Oh, I have. The difference between barn #1 and barn #2 is that a lot of things got straightened out at barn #1 before moving to barn #2. The feeding situation was not ideal at barn #1. That got semi-fixed, but the BO never fed enough hay for my liking, and my horse was in group turn-out (24/7) and often didn’t get to finish his feed that included necessary supplements. That changed at barn #2 where he was still on basically 24/7 turn-out (except when it was hellishly hot…and he had hay available pretty much free-choice in the stall and was fine with being in out of the heat and bugs (he has bug allergies and anhidrosis to add to the fun).
Barn #2 became self-care toward the end, and the only thing that changed for him was I stopped the ration balancer and replaced it with just a tiny bit of TC Sr. to mix his forage balancer and other supplements (he didn’t need forage balancer and ration balancer…overkill). He also started the Equioxx at barn #2.
The hay has been the same across all three barns. Same source and same type. I do feed more since taking over in self-care (barn #3 is self-care as well). The only change of feed at barn #3 is I took him off TC Sr. and replaced that with timothy pellets. He gets no soy, no MSM, no grain, no alfalfa. He eats timothy pellets, KIS Trace, extra magnesium, salt, a probiotic, and CocoSun oil plus 20ish pounds of hay a day when pasture is dormant (now decreasing as pasture is filling in). He’s out 24/7 with access to a nice shelter when he chooses. He has his pasture mate BFF and two buddies that share a fence line.
Current barn’s set-up is nearly identical to what he had at my place and I am 100% in charge of his care again. The machinery is the only trigger here, and that seems to be something he developed after leaving my farm (somewhere between boarding #1 and boarding #2).
Here’s something I wonder.
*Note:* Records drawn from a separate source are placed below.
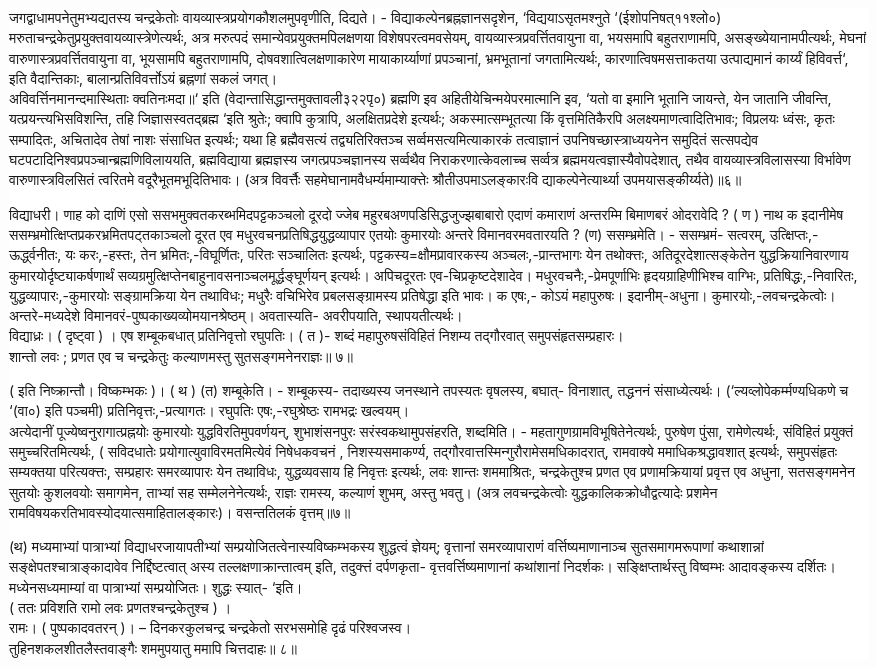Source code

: 
जगद्वाधामपनेतुमभ्यद्यतस्य चन्द्रकेतोः वायव्यास्त्रप्रयोगकौशलमुपवृणीति, दिद्यते। - विद्याकल्पेनब्रह्नज्ञानसदृशेन, ‘विद्ययाऽसृतमश्नुते ‘(ईशोपनिषत्११श्लो०) मरुताचन्द्रकेतुप्रयुक्तवायव्यास्त्रेणेत्यर्थः, अत्र मरुत्पदं समान्येवप्रयुक्तमपिलक्षणया विशेषपरत्वमवसेयम्, वायव्यास्त्रप्रवर्त्तितवायुना वा, भयसमापि बहुतराणामपि, असङ्ख्येयानामपीत्यर्थः, मेघनां वारुणास्त्रप्रवर्त्तितवायुना वा, भूयसामपि बहुतराणामपि, दोषवशात्विलक्षणाकारेण मायाकार्य्याणां प्रपञ्चानां, भ्रमभूतानां जगतामित्यर्थः, कारणात्विषमसत्ताकतया उत्पाद्यमानं कार्य्यं हिविवर्त्त‘, इति वैदान्तिकाः,
बालान्प्रतिविवर्त्तोऽयं ब्रह्नणां सकलं जगत्।  
अविवर्त्तिनमानन्दमास्थिताः क्वतिनःमदा॥‘
इति (वेदान्तासिद्धान्तमुक्तावली३२२पृ०) ब्रह्मणि इव अहितीयेचिन्मयेपरमात्मानि इव, ‘यतो वा इमानि भूतानि जायन्ते, येन जातानि जीवन्ति, यत्प्रयन्त्यभिसविशन्ति, तहि जिज्ञासस्वतद्ब्रह्म ‘इति श्रुतेः; क्वापि कुत्रापि, अलक्षितप्रदेशे इत्यर्थः; अकस्मात्सम्भूतत्या किं वृत्तमितिकैरपि अलक्ष्यमाणत्वादितिभावः; विप्रलयः ध्वंसः, कृतः सम्पादितः, अचितादेव तेषां नाशः संसाधित इत्यर्थः; यथा हि ब्रह्मैवसत्यं तद्व्यतिरिक्तञ्च सर्व्वमसत्यमित्याकारकं तत्वाज्ञानं उपनिषच्छास्त्राध्ययनेन समुदितं सत्सपद्येव घटपटादिनिश्वप्रपञ्चान्ब्रह्मणिविलाययति, ब्रह्मविद्याया ब्रह्मज्ञस्य जगत्प्रपञ्चज्ञानस्य सर्व्वथैव निराकरणात्केवलाच्च सर्व्वत्र ब्रह्ममयत्वज्ञास्यैवोपदेशात्, तथैव वायव्यास्त्रविलासस्या विर्भावेण वारुणास्त्रविलसितं त्वरितमे वदूरैभूतमभूदितिभावः। (अत्र विवर्त्तैः सहमेघानामवैधर्म्यमाम्याक्त्तेः श्रौतीउपमाऽलङ्कारःवि द्याकल्पेनेत्यार्थ्या उपमयासङ्कीर्य्यते)॥६॥


विद्याधरी। णाह को दाणिं एसो ससभमुक्वतकरब्भमिदपट्टकञ्चलो दूरदो ज्जेब महुरबअणपडिसिद्धजुज्झबाबारो एदाणं कमाराणं अन्तरम्मि बिमाणबरं ओदरावेदि ? ( ण )
नाथ क इदानीमेष ससम्भ्रमोत्क्षिप्तप्रकरभ्रमितपट्तकाञ्चलो दूरत एव मधुरवचनप्रतिषिद्धयुद्धव्यापार एतयोः कुमारयोः अन्तरे विमानवरमवतारयति ?
(ण) ससम्भ्रमेति। - ससम्भ्रमं- सत्वरम्, उत्क्षिप्तः,-ऊर्द्ध्वनीतः, यः करः,-हस्तः, तेन भ्रमितः,-विघूर्णितः, परितः सञ्चालितः इत्यर्थः, पट्टकस्य=क्षौमप्रावारकस्य अञ्चलः,-प्रान्तभागः येन तथोक्त्तः, अतिदूरदेशात्सङ्केतेन युद्धक्रियानिवारणाय कुमारयोर्दृष्ट्याकर्षणार्थं सव्यग्रमुत्क्षिप्तेनबाहुनावसनाञ्चलमूर्द्धङ्घूर्णयन् इत्यर्थः। अपिचदूरतः एव-चिप्रकृष्टदेशादेव। मधुरवचनैः,-प्रेमपूर्णाभिः हृदयग्राहिणीभिश्च वाग्भिः, प्रतिषिद्धः,-निवारितः, युद्धव्यापारः,-कुमारयोः सङ्ग्रामक्रिया येन तथाविधः; मधुरैः वचिभिरेव प्रबलसङ्ग्रामस्य प्रतिषेद्धा इति भावः। क एषः,- कोऽयं महापुरुषः। इदानीम्-अधुना। कुमारयोः,-लवचन्द्रकेत्वोः। अन्तरे-मध्यदेशे विमानवरं-पुष्पकाख्यव्योमयानश्रेष्ठम्। अवतास्यति- अवरीपयाति, स्थापयतीत्यर्थः।  
विद्याध्रः। ( दृष्ट्वा ) । एष शम्बूकबधात् प्रतिनिवृत्तो रघुपतिः। ( त )-
शब्दं महापुरुषसंविहितं निशम्य तद्गौरवात् समुपसंहृतसम्प्रहारः।  
शान्तो लवः ; प्रणत एव च चन्द्रकेतुः कल्याणमस्तु सुतसङ्गमनेनराज्ञः॥ ७॥


( इति निष्क्रान्तौ। विष्कम्भकः )। ( थ )
(त) शम्बूकेति। - शम्बूकस्य- तदाख्यस्य जनस्थाने तपस्यतः वृषलस्य, बघात्- विनाशात्, तद्धननं संसाध्येत्यर्थः। (‘ल्यव्लोपेकर्म्मण्यधिकणे च ‘(वा०) इति पञ्चमी) प्रतिनिवृत्तः,-प्रत्यागतः। रघुपतिः एषः,-रघुश्रेष्ठः रामभद्रः खल्वयम्।  
अत्येदानीं पूज्येष्वनुरागात्प्रह्नयोः कुमारयोः युद्धविरतिमुपवर्णयन्, शुभाशंसनपुरः सरंस्वकथामुपसंहरति, शब्दमिति। - महतागुणग्रामविभूषितेनेत्यर्थः, पुरुषेण पुंसा, रामेणेत्यर्थः, संविहितं प्रयुक्तं समुच्चरितमित्यर्थः, ( सविदधातेः प्रयोगात्युवाविरमतमित्येवं निषेधकवचनं , निशस्यसमाकर्ण्य, तद्गौरवात्तस्मिन्गुरौरामेसमधिकादरात्, रामवाक्ये ममाधिकश्रद्धावशात् इत्यर्थः, समुपसंहृतः सम्यक्तया परित्यक्त्तः, सम्प्रहारः समरव्यापारः येन तथाविधः, युद्धव्यवसाय हि निवृत्तः इत्यर्थः, लवः शान्तः शममाश्रितः, चन्द्रकेतुश्च प्रणत एव प्रणामक्रियायां प्रवृत्त एव अधुना, सतसङ्गमनेन सुतयोः कुशलवयोः समागमेन, ताभ्यां सह सम्मेलनेनेत्यर्थः, राज्ञः रामस्य, कल्याणं शुभम्, अस्तु भवतु। (अत्र लवचन्द्रकेत्वोः युद्धकालिकक्रोधौद्वत्यादेः प्रशमेन रामविषयकरतिभावस्योदयात्समाहितालङ्कारः)। वसन्ततिलकं वृत्तम्॥७॥


(थ) मध्यमाभ्यां पात्राभ्यां विद्याधरजायापतीभ्यां सम्प्रयोजितत्वेनास्यविष्कम्भकस्य शुद्धत्वं ज्ञेयम्; वृत्तानां समरव्यापाराणं वर्त्तिष्यमाणानाञ्च सुतसमागमरूपाणां कथाशान्नां सङ्क्षेपतश्चात्राङ्कादावेव निर्द्दिष्टत्वात् अस्य तल्लक्षणाक्रान्तात्वम् इति, तदुक्त्तं दर्पणकृता- वृत्तवर्त्तिष्यमाणानां कथांशानां निदर्शकः। सङ्क्षिप्तार्थस्तु विष्वम्भः आदावङ्कस्य दर्शितः। मध्येनसध्यमाम्यां वा पात्राभ्यां सम्प्रयोजितः। शुद्धः स्यात्- ‘इति।  
( ततः प्रविशति रामो लवः प्रणतश्चन्द्रकेतुश्च ) ।  
रामः। ( पुष्पकादवतरन् )। –
दिनकरकुलचन्द्र चन्द्रकेतो सरभसमोहि दृढं परिश्वजस्व।  
तुहिनशकलशीतलैस्तवाङ्गैः शममुपयातु ममापि चित्तदाहः॥ ८॥
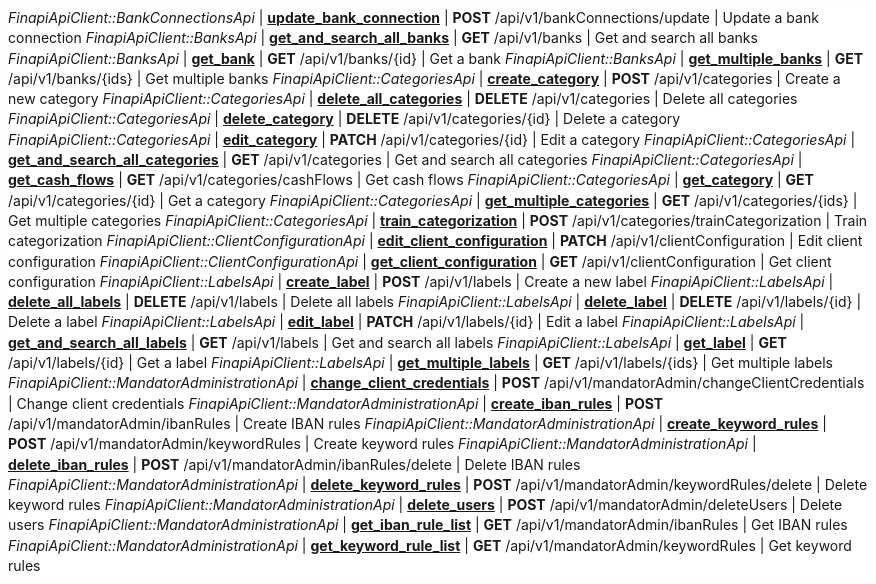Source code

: *FinapiApiClient::BankConnectionsApi* | [**update_bank_connection**](docs/BankConnectionsApi.md#update_bank_connection) | **POST** /api/v1/bankConnections/update | Update a bank connection
*FinapiApiClient::BanksApi* | [**get_and_search_all_banks**](docs/BanksApi.md#get_and_search_all_banks) | **GET** /api/v1/banks | Get and search all banks
*FinapiApiClient::BanksApi* | [**get_bank**](docs/BanksApi.md#get_bank) | **GET** /api/v1/banks/{id} | Get a bank
*FinapiApiClient::BanksApi* | [**get_multiple_banks**](docs/BanksApi.md#get_multiple_banks) | **GET** /api/v1/banks/{ids} | Get multiple banks
*FinapiApiClient::CategoriesApi* | [**create_category**](docs/CategoriesApi.md#create_category) | **POST** /api/v1/categories | Create a new category
*FinapiApiClient::CategoriesApi* | [**delete_all_categories**](docs/CategoriesApi.md#delete_all_categories) | **DELETE** /api/v1/categories | Delete all categories
*FinapiApiClient::CategoriesApi* | [**delete_category**](docs/CategoriesApi.md#delete_category) | **DELETE** /api/v1/categories/{id} | Delete a category
*FinapiApiClient::CategoriesApi* | [**edit_category**](docs/CategoriesApi.md#edit_category) | **PATCH** /api/v1/categories/{id} | Edit a category
*FinapiApiClient::CategoriesApi* | [**get_and_search_all_categories**](docs/CategoriesApi.md#get_and_search_all_categories) | **GET** /api/v1/categories | Get and search all categories
*FinapiApiClient::CategoriesApi* | [**get_cash_flows**](docs/CategoriesApi.md#get_cash_flows) | **GET** /api/v1/categories/cashFlows | Get cash flows
*FinapiApiClient::CategoriesApi* | [**get_category**](docs/CategoriesApi.md#get_category) | **GET** /api/v1/categories/{id} | Get a category
*FinapiApiClient::CategoriesApi* | [**get_multiple_categories**](docs/CategoriesApi.md#get_multiple_categories) | **GET** /api/v1/categories/{ids} | Get multiple categories
*FinapiApiClient::CategoriesApi* | [**train_categorization**](docs/CategoriesApi.md#train_categorization) | **POST** /api/v1/categories/trainCategorization | Train categorization
*FinapiApiClient::ClientConfigurationApi* | [**edit_client_configuration**](docs/ClientConfigurationApi.md#edit_client_configuration) | **PATCH** /api/v1/clientConfiguration | Edit client configuration
*FinapiApiClient::ClientConfigurationApi* | [**get_client_configuration**](docs/ClientConfigurationApi.md#get_client_configuration) | **GET** /api/v1/clientConfiguration | Get client configuration
*FinapiApiClient::LabelsApi* | [**create_label**](docs/LabelsApi.md#create_label) | **POST** /api/v1/labels | Create a new label
*FinapiApiClient::LabelsApi* | [**delete_all_labels**](docs/LabelsApi.md#delete_all_labels) | **DELETE** /api/v1/labels | Delete all labels
*FinapiApiClient::LabelsApi* | [**delete_label**](docs/LabelsApi.md#delete_label) | **DELETE** /api/v1/labels/{id} | Delete a label
*FinapiApiClient::LabelsApi* | [**edit_label**](docs/LabelsApi.md#edit_label) | **PATCH** /api/v1/labels/{id} | Edit a label
*FinapiApiClient::LabelsApi* | [**get_and_search_all_labels**](docs/LabelsApi.md#get_and_search_all_labels) | **GET** /api/v1/labels | Get and search all labels
*FinapiApiClient::LabelsApi* | [**get_label**](docs/LabelsApi.md#get_label) | **GET** /api/v1/labels/{id} | Get a label
*FinapiApiClient::LabelsApi* | [**get_multiple_labels**](docs/LabelsApi.md#get_multiple_labels) | **GET** /api/v1/labels/{ids} | Get multiple labels
*FinapiApiClient::MandatorAdministrationApi* | [**change_client_credentials**](docs/MandatorAdministrationApi.md#change_client_credentials) | **POST** /api/v1/mandatorAdmin/changeClientCredentials | Change client credentials
*FinapiApiClient::MandatorAdministrationApi* | [**create_iban_rules**](docs/MandatorAdministrationApi.md#create_iban_rules) | **POST** /api/v1/mandatorAdmin/ibanRules | Create IBAN rules
*FinapiApiClient::MandatorAdministrationApi* | [**create_keyword_rules**](docs/MandatorAdministrationApi.md#create_keyword_rules) | **POST** /api/v1/mandatorAdmin/keywordRules | Create keyword rules
*FinapiApiClient::MandatorAdministrationApi* | [**delete_iban_rules**](docs/MandatorAdministrationApi.md#delete_iban_rules) | **POST** /api/v1/mandatorAdmin/ibanRules/delete | Delete IBAN rules
*FinapiApiClient::MandatorAdministrationApi* | [**delete_keyword_rules**](docs/MandatorAdministrationApi.md#delete_keyword_rules) | **POST** /api/v1/mandatorAdmin/keywordRules/delete | Delete keyword rules
*FinapiApiClient::MandatorAdministrationApi* | [**delete_users**](docs/MandatorAdministrationApi.md#delete_users) | **POST** /api/v1/mandatorAdmin/deleteUsers | Delete users
*FinapiApiClient::MandatorAdministrationApi* | [**get_iban_rule_list**](docs/MandatorAdministrationApi.md#get_iban_rule_list) | **GET** /api/v1/mandatorAdmin/ibanRules | Get IBAN rules
*FinapiApiClient::MandatorAdministrationApi* | [**get_keyword_rule_list**](docs/MandatorAdministrationApi.md#get_keyword_rule_list) | **GET** /api/v1/mandatorAdmin/keywordRules | Get keyword rules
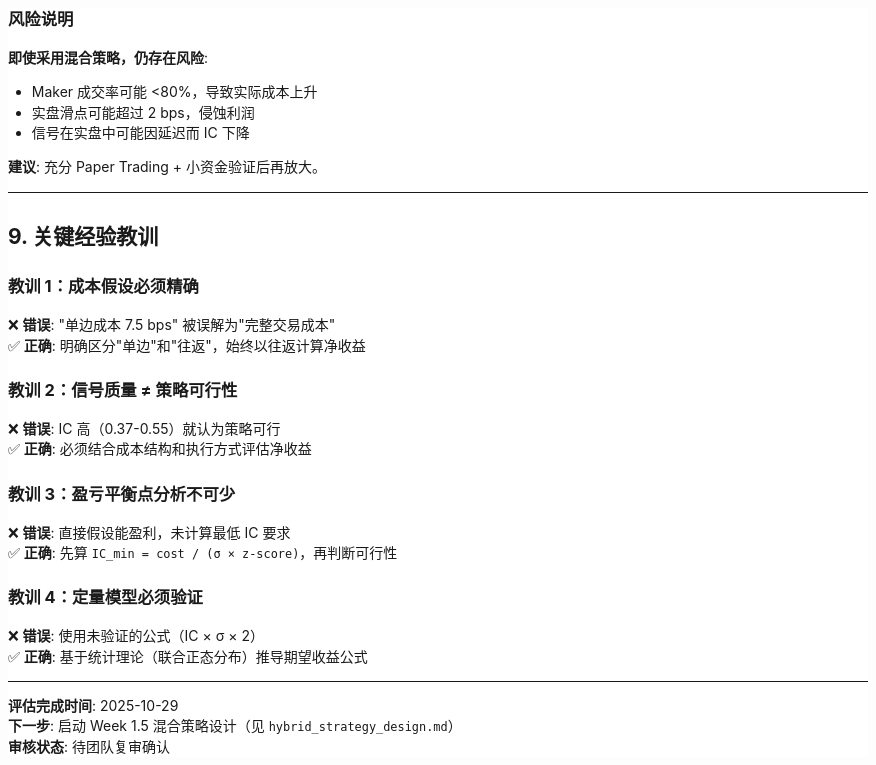 ### 风险说明

**即使采用混合策略，仍存在风险**:
- Maker 成交率可能 <80%，导致实际成本上升
- 实盘滑点可能超过 2 bps，侵蚀利润
- 信号在实盘中可能因延迟而 IC 下降

**建议**: 充分 Paper Trading + 小资金验证后再放大。

---

## 9. 关键经验教训

### 教训 1：成本假设必须精确

❌ **错误**: "单边成本 7.5 bps" 被误解为"完整交易成本"  
✅ **正确**: 明确区分"单边"和"往返"，始终以往返计算净收益

### 教训 2：信号质量 ≠ 策略可行性

❌ **错误**: IC 高（0.37-0.55）就认为策略可行  
✅ **正确**: 必须结合成本结构和执行方式评估净收益

### 教训 3：盈亏平衡点分析不可少

❌ **错误**: 直接假设能盈利，未计算最低 IC 要求  
✅ **正确**: 先算 `IC_min = cost / (σ × z-score)`，再判断可行性

### 教训 4：定量模型必须验证

❌ **错误**: 使用未验证的公式（IC × σ × 2）  
✅ **正确**: 基于统计理论（联合正态分布）推导期望收益公式

---

**评估完成时间**: 2025-10-29  
**下一步**: 启动 Week 1.5 混合策略设计（见 `hybrid_strategy_design.md`）  
**审核状态**: 待团队复审确认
Tell me I’m crazy if this seems way too woo-woo. At my place, he saw both of his best friends (10 years together since he was a yearling) buried by big machinery in the pasture. He dealt with the first okay because he still had the second gelding with him. He lost his sh*t when his last remaining buddy died and was buried.
Moved to barn #1 and while there, two horses died and were buried on the property during the two years we were there (one within weeks of moving him there).
No horses died/were buried at barn #2, but there was the deconstruction of the covered arena that he watched and was a little anxious about.
We get to our current barn, and about a month and a half in, two horses die during the same week and are buried in sight of my horse by the excavator.
I mean. Maybe he’s not smart enough to make the connections…but it seems like he’s witnessed a lot of dead horses being shoved around and buried by big machinery. Since December 2017, he’s seen six dead horses be “eaten” by heavy machinery.
Could that be fueling his anxiety? Or am I giving him way too much credit?
ETA: Oh, and his dam died before he was properly weaned, so I also wonder if he may have seen her buried. I’m not trying to “Black Beauty” this situation up, but I wonder if he’s dealt with losing and seeing machinery bury more horses (especially ones he’s close to) than the average horse.